Friday, 13 October 2017

SOPRG Presentation by Prof Ann Brewer on AI and modern career trajectories on Tuesday 17th October

SOPRG, the School of Psychology’s Social and Organisational Psychology Research Group invites you to a presentation by Professor Ann Brewer, the Dean of the University of Newcastle Sydney Campus, who will discuss a current book project on encountering, experiencing and shaping careers.

TITLE: Encountering, Experiencing and Shaping Careers

WHEN: Tuesday 17th October, 12-1pm

WHERE: Keats room, Aviation building’s room AVGL17 (video conference link to Science Offices’ seminar room, Ourimbah)

ABSTRACT: The diminution of career for life is upon us. Advances in cognitive computing and artificial intelligence will transform modern life by reshaping all industries including transportation, health, science, finance, and education and training.
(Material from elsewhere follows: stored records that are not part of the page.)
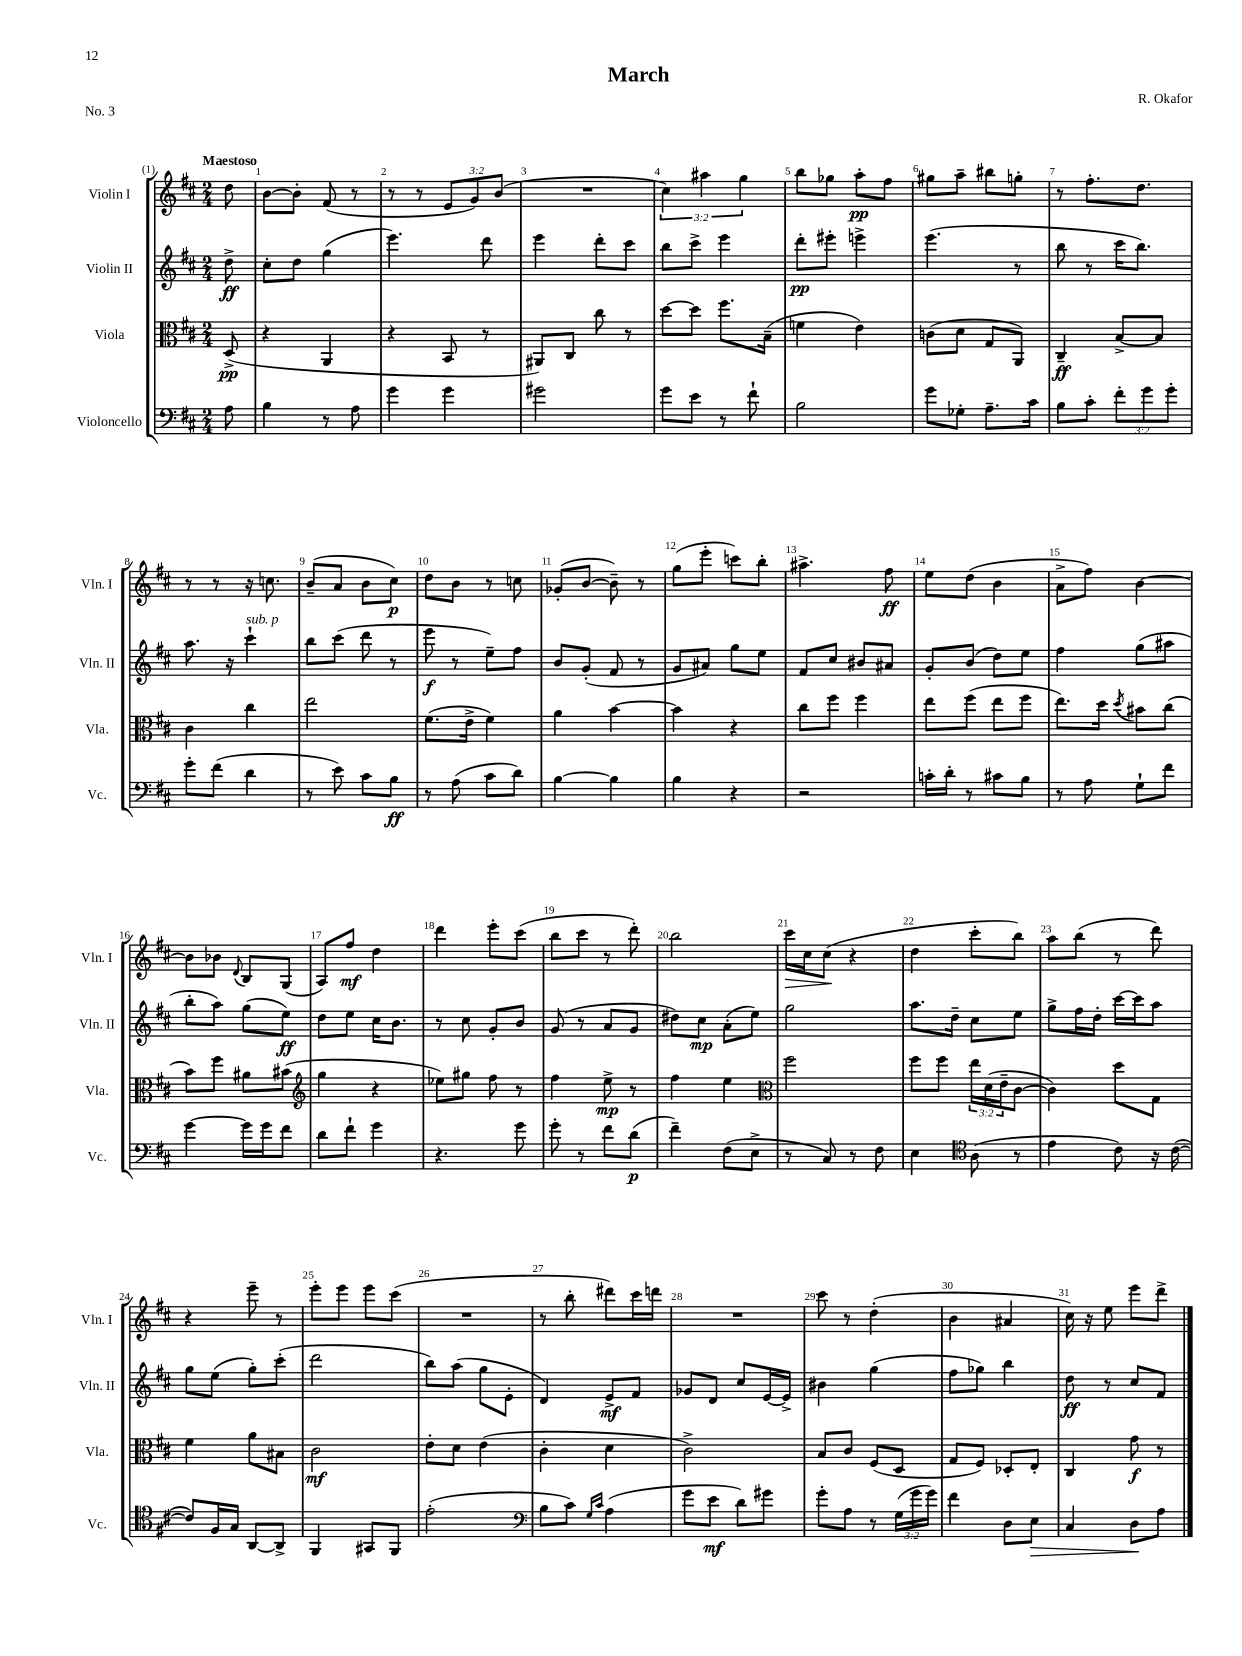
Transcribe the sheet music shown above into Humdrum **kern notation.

**kern	**kern	**kern	**kern
*staff4	*staff3	*staff2	*staff1
*clefF4	*clefC3	*clefG2	*clefG2
*k[f#c#]	*k[f#c#]	*k[f#c#]	*k[f#c#]
*M2/4	*M2/4	*M2/4	*M2/4
8A	(8D^	8dd^	8dd
=	=	=	=
4B	4r	8cc#'	[8b
.	.	8dd	8b']
8r	4AA	(4gg	(8f#
8A	.	.	8r
=	=	=	=
4g	4r	4.eee)	8r
.	.	.	8r
4g	8BB	.	12e
.	.	.	12g)
.	8r	8ddd	.
.	.	.	(12b
=	=	=	=
2g#	8AA#)	4eee	2r
.	8C#	.	.
.	8cc#	8ddd'	.
.	8r	8ccc#	.
=	=	=	=
8g	[8dd	8bb	6cc#)
8e	8dd]	8ccc#^	.
.	.	.	6aa#
8r	8.ff#	4eee	.
.	.	.	6gg
8f#`	.	.	.
.	(16B~	.	.
=	=	=	=
2B	4f	8ddd'	8bb
.	.	8eee#'	8gg-
.	4e)	4eee^	8aa'
.	.	.	8ff#
=	=	=	=
8g	(8c	(4.eee	8gg#
8G-'	8d	.	8aa~
8.A~	8G	.	8bb#
.	8AA)	8r	8gg'
16c#	.	.	.
=	=	=	=
8B	4C#~	8bb	8r
8c#'	.	8r	8.ff#'
12f#'	[8B^	16ccc#	.
.	.	8.bb)	8.dd
12g	.	.	.
.	8B]	.	.
12g'	.	.	.
=	=	=	=
8g'	4c#	8.aa	8r
(8f#	.	.	8r
.	.	16r	.
4d	4cc#	4ccc#`	16r
.	.	.	8.cc
=	=	=	=
8r	2ee	8bb	(8b~
8e)	.	(8ccc#	8a
8c#	.	8ddd	8b
8B	.	8r	8cc#)
=	=	=	=
8r	(8.f#	8eee	8dd
(8A	.	8r	8b
.	16e^	.	.
8c#	4f#)	8ee~)	8r
8d)	.	8ff#	8cc
=	=	=	=
[4B	4a	8b	(8g-'
.	.	(8g'	[8b
4B]	[4b	8f#	8b~])
.	.	8r	8r
=	=	=	=
4B	4b]	8g	(8gg
.	.	8a#)	8eee'
4r	4r	8gg	8ccc)
.	.	8ee	8bb'
=	=	=	=
2r	8cc#	8f#	4.aa#^
.	8ff#	8cc#	.
.	4ff#	8b#	.
.	.	8a#	8ff#
=	=	=	=
16c'	8ee	8g'	8ee
16d'	.	.	.
8r	(8ff#	(8b	(8dd
8c#	8ee	8dd)	4b
8B	8ff#	8ee	.
=	=	=	=
8r	8.ee)	4ff#	8a^
8A	.	.	8ff#)
.	16dd	.	.
.	8qdd	.	.
8G`	8b#	(8gg	[4b
8f#	(8cc#	8aa#	.
=	=	=	=
[4g	8b)	8bb'	8b]
.	8ff#	8aa)	8b-
.	.	.	8qqd
16g]	8a#	(8gg	8B
16g	.	.	.
8f#	(8b#	8ee)	(8G
=	=	=	=
*	*clefG2	*	*
8d	4gg	8dd	8A)
8f#`	.	8ee	8ff#
4g	4r	16cc#	4dd
.	.	8.b	.
=	=	=	=
4.r	8ee-)	8r	4ddd
.	8gg#	8cc#	.
.	8ff#	8g'	8eee'
8g	8r	8b	(8ccc#
=	=	=	=
8g'	4ff#	(8g	8bb
8r	.	8r	8ccc#
8f#	8ee^	8a	8r
(8d	8r	8g	8ddd')
=	=	=	=
4f#~)	4ff#	8dd#)	2bb
.	.	8cc#	.
(8F#	4ee	(8a'	.
8E^	.	8ee)	.
=	=	=	=
*	*clefC3	*	*
8r	2ff#	2gg	16ccc#
.	.	.	16cc#
8C#)	.	.	(8cc#
8r	.	.	4r
8F#	.	.	.
=	=	=	=
4E	8ff#	8.aa	4dd
.	8ff#	.	.
.	.	16dd~	.
*clefC4	*	*	*
(8A	24ee	8cc#	8ccc#'
.	(24d	.	.
.	24e~	.	.
8r	[8c#	8ee	8bb)
=	=	=	=
4e	4c#])	8gg^	8aa
.	.	16ff#	(8bb
.	.	16dd'	.
8c#)	8dd	[16ccc#	8r
.	.	16ccc#]	.
16r	8G	8aa	8ddd)
([16c#	.	.	.
=	=	=	=
8c#])	4f#	8gg	4r
16F#	.	(8ee	.
16G	.	.	.
[8AA	8a	8gg')	8eee~
8AA^]	8B#	(8ccc#'	8r
=	=	=	=
4FF#	2c#	2ddd	8eee'
.	.	.	8eee
8GG#	.	.	8eee
8FF#	.	.	(8ccc#
=	=	=	=
(2e'	8e'	8bb)	2r
.	8d	(8aa	.
.	(4e	8gg	.
.	.	8e'	.
=	=	=	=
*clefF4	*	*	*
8B	4c#'	4d)	8r
8c#)	.	.	8bb'
16qqG	.	.	.
16qqc#	.	.	.
(4A	4d	8e^	8ddd#)
.	.	8f#	16ccc#
.	.	.	16ddd
=	=	=	=
8g	2c#^)	8g-	2r
8e	.	8d	.
8d)	.	8cc#	.
8g#	.	[16e	.
.	.	16e^]	.
=	=	=	=
8g'	8B	4b#	8ccc#
8A	8c#	.	8r
8r	(8F#	(4gg	(4dd'
(24G	8D	.	.
24g	.	.	.
24g)	.	.	.
=	=	=	=
4f#	8G	8ff#	4b
.	8F#)	8gg-)	.
8D	8D-'	4bb	4a#
8E	8E'	.	.
=	=	=	=
4C#	4C#	8dd	16cc#)
.	.	.	16r
.	.	8r	8ee
8D	8g	8cc#	8eee
8A	8r	8f#	8ddd^
==	==	==	==
*-	*-	*-	*-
Consequently work is being restructured; how it is organised with a huge impact on people’s careers.

The concept of career is complex and becomes less straightforward with every new generation leaving school. Despite the increasing need for a thorough rethinking about careers, most people are still getting by on reciting past evidence, reinforcing the status quo and following current educational practice. For most of us, how we think about careers has been entrenched since childhood. However, the career context has changed dramatically over a relatively short period of time. People will have multiple and diverse roles as well as an extended life span and most likely will continue to work past what is conventionally accepted as the retirement age.

Secondly from the time a person starts school through to their working life, the focus is on how well they perform and their achievements. Every generation has experienced this. However with changes in the global economy and labour markets, competition has intensified for the individual. Over time a person develops varying aspirations, ambitions and perceptions about their ‘career’ success, now and in the future. Throughout their lives, people will encounter career progress, failure, disruption and blockage in varying degrees. People will also experience fluctuating intensities of career control, satisfaction, disappointment, anxiety and regret. Amidst this change, the notion of a career has changed.

What are the implications of economic, social and technological change for the upcoming generations? What does career mean today? Has the focus moved from career to employability? Who owns a ‘career’? Has the balance of career control moved from the employer to the individual? How is career adaptability shaped? Increasingly, the focus is on career development, coaching, transitions, choosing or changing careers, a portfolio career or indeed not having a career at all.
The book aims to investigate how people encounter, experience and shape their careers and delves into these issues and questions including: what are the implications for organisational psychology, career guidance and counselling? Are there new careers in the making for psychologists?